How can we avoid this trap? There are only two ways out: reduce the size of the haystack, or improve our procedure for evaluating candidate answer. Here crowdsourcing could be helpful. If we’re lucky, vigorous discussion within the crowd will help to smoke out the false positives. It’s not just access to experts that helps, but dialog among the experts.

Comments

  1. Anonymous says:

    P = find a needle in a haystack efficiently; NP = recognize a needle efficiently.

  2. Yuliy Pisetsky says:

    You note that even if it is easy to verify that a crowdsourced solution is correct, the risk of false positives is significant.

    However, if the solutions are also being published to the same wide audience, the risk of misclassification goes down significantly, provided that the verification is actually cheap.

    The problem brought up in the Ioannidis paper manifests itself because the verification cost is nontrivial: you have to run your own study.

  3. Anonymous says:

    This is why part of the scientific process is the independent replication of research results. That .01% chance of a false positive becomes .000001% with one independent replication, and .0000000001% with just two.

    • That’s true, but it’s rare for a single study to give you 0.01% chance of false positive (FP). If, instead, you insist on 1% FP, then replicating the study will only get you to 0.01% FP. Or if you use 5% FP — which I understand is common in some fields — then even with the initial study plus two independent replications, you still get to about 0.01% false positive rate.

      • And even this kind of statistical approximation is optimistic, because the payoffs for attempting to replicate experiments are highly variable, and may depend on the result. (If, for example, you discover that your professor’s result doesn’t replicate…)

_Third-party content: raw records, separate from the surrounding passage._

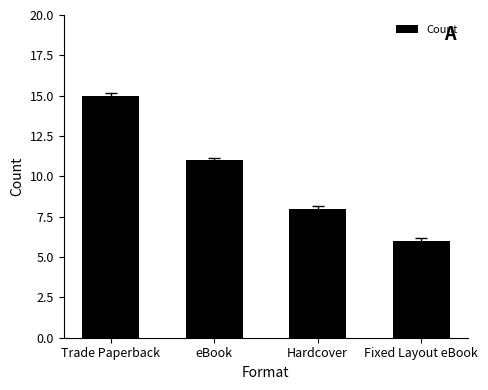

The value at Fixed Layout eBook is 6. True or false?

True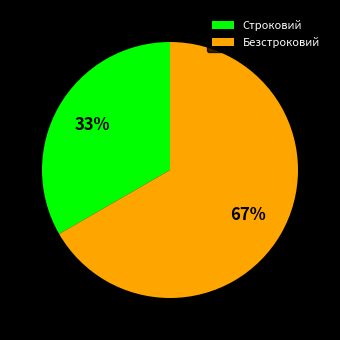

To the nearest percent, what percentage of the pie is Строковий?

33%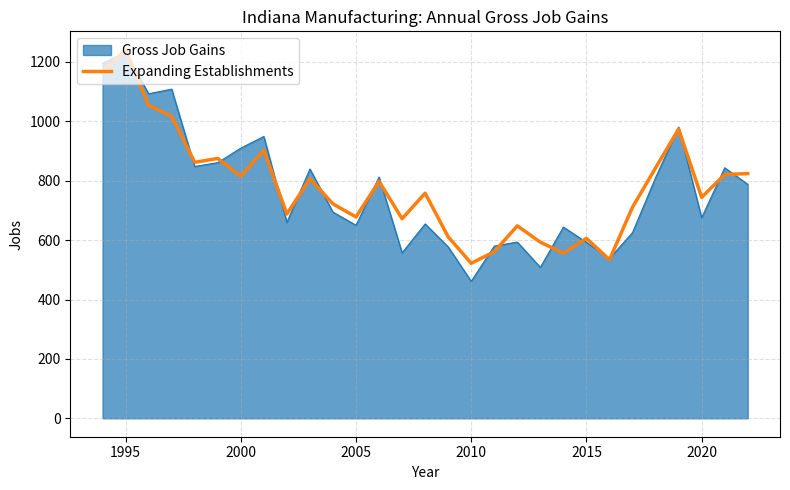

Which series has the widest spread of values?

Gross Job Gains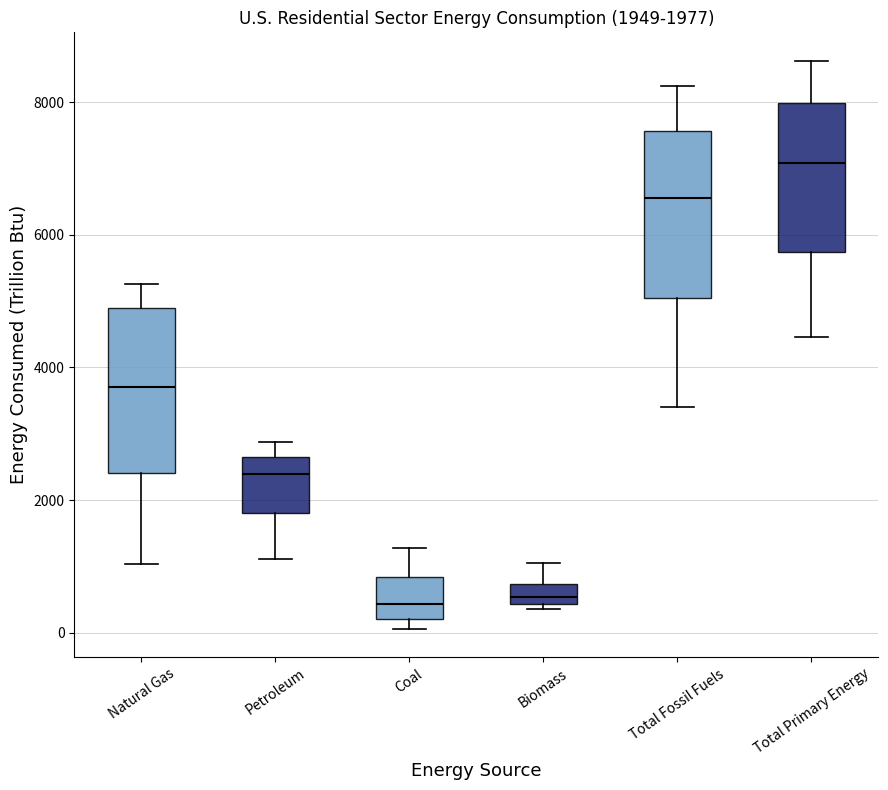

Which box has the highest median line?

Total Primary Energy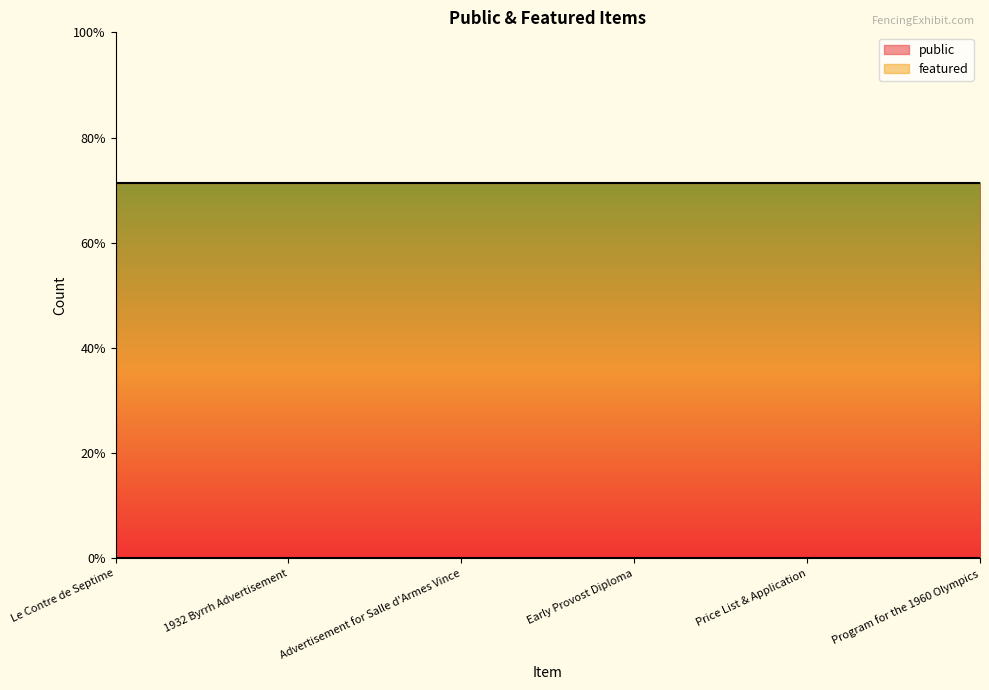

True or false: featured has a value of 0 at Early Provost Diploma.

True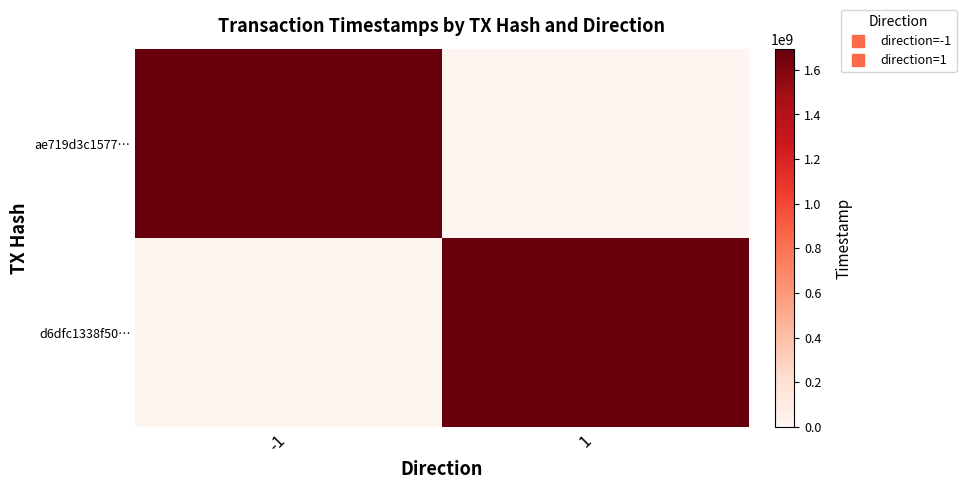

Reading left to right, extract all data points from this chart.

ae719d3c1577…: -1=1693192533	1=0
d6dfc1338f50…: -1=0	1=1693190581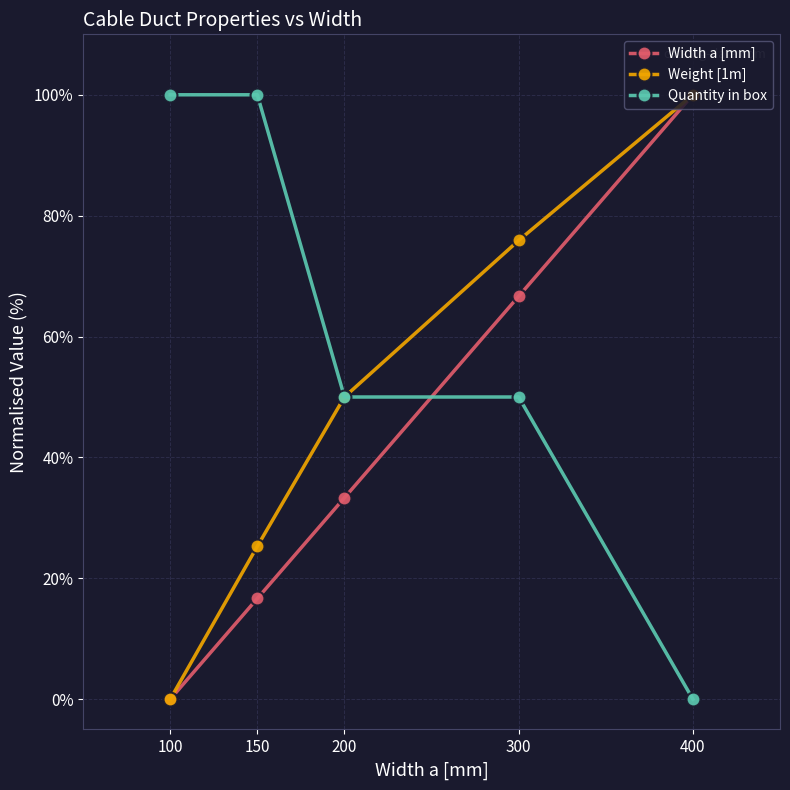

What is the maximum value for Weight [1m]?

100.0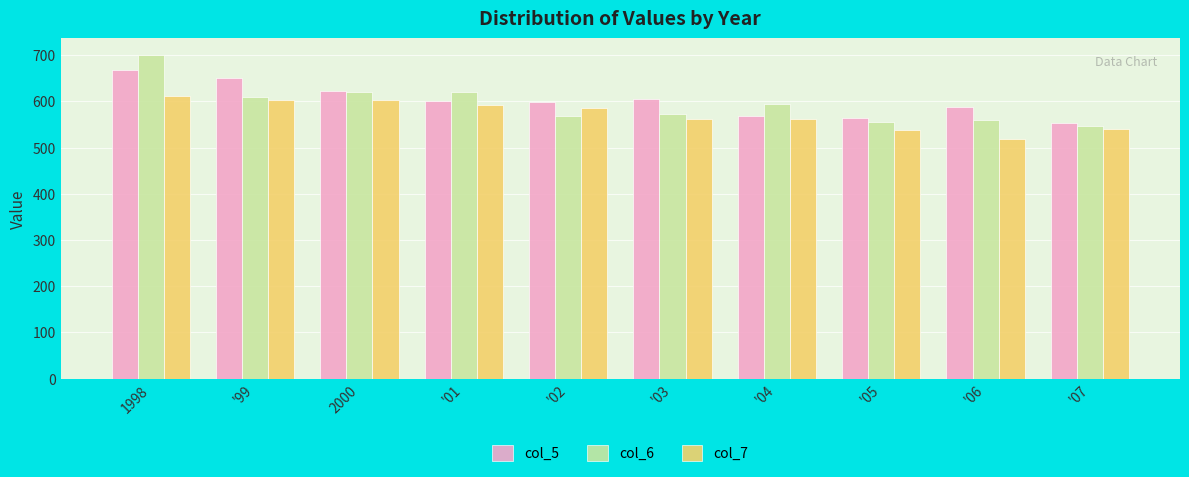

At which category is the sum across all series the highest?

1998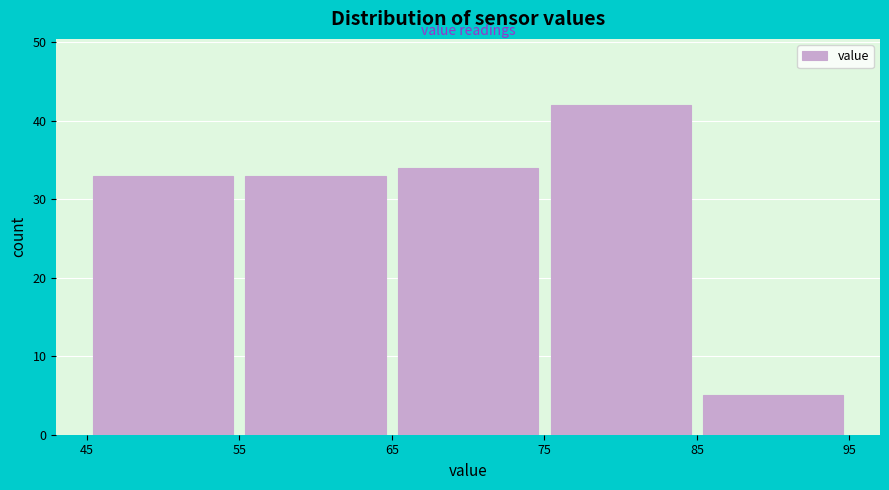

Over which range of the x-axis is the bar tallest?

75 to 85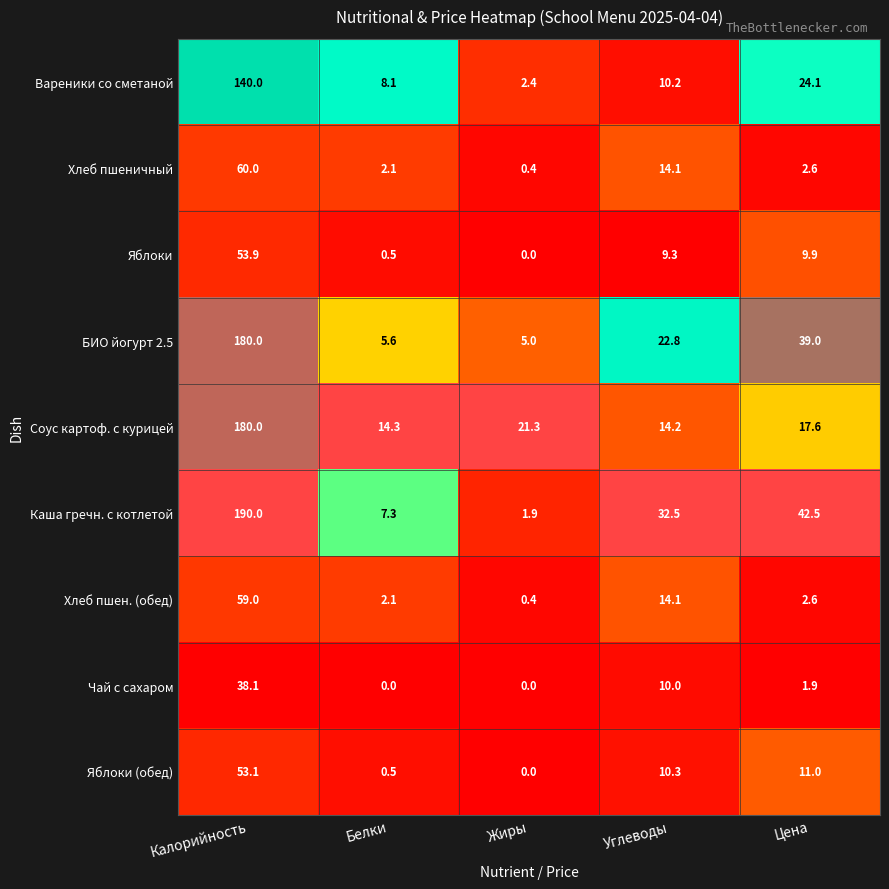

Which series has the largest total across all categories?

Каша гречн. с котлетой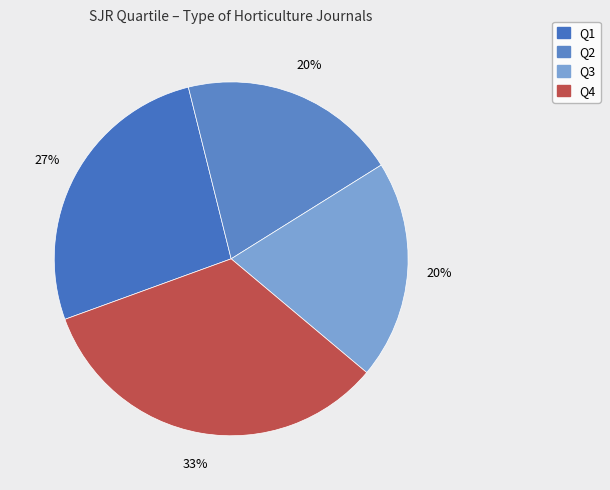

To the nearest percent, what portion does Q4 represent?

33%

        Software is a special case, because many bugs are relatively easy to reproduce, and in general discovering bugs results in accolades from peers. At the other end of the gamut are results generated in big-science projects, which are more elephant-in-the-dark-room than needle in a haystack.

  4. Anonymous says:

    Why are comments closed after only 8 days now? I only check this site once a week or so. Please at least raise it back up to the two weeks or so that it had been, if not get rid of that “feature” entirely.

  5. Anonymous says:

    Yes, the wisdom of the crowds is like quantum computing. Linux is like Shor’s factorization algorithm.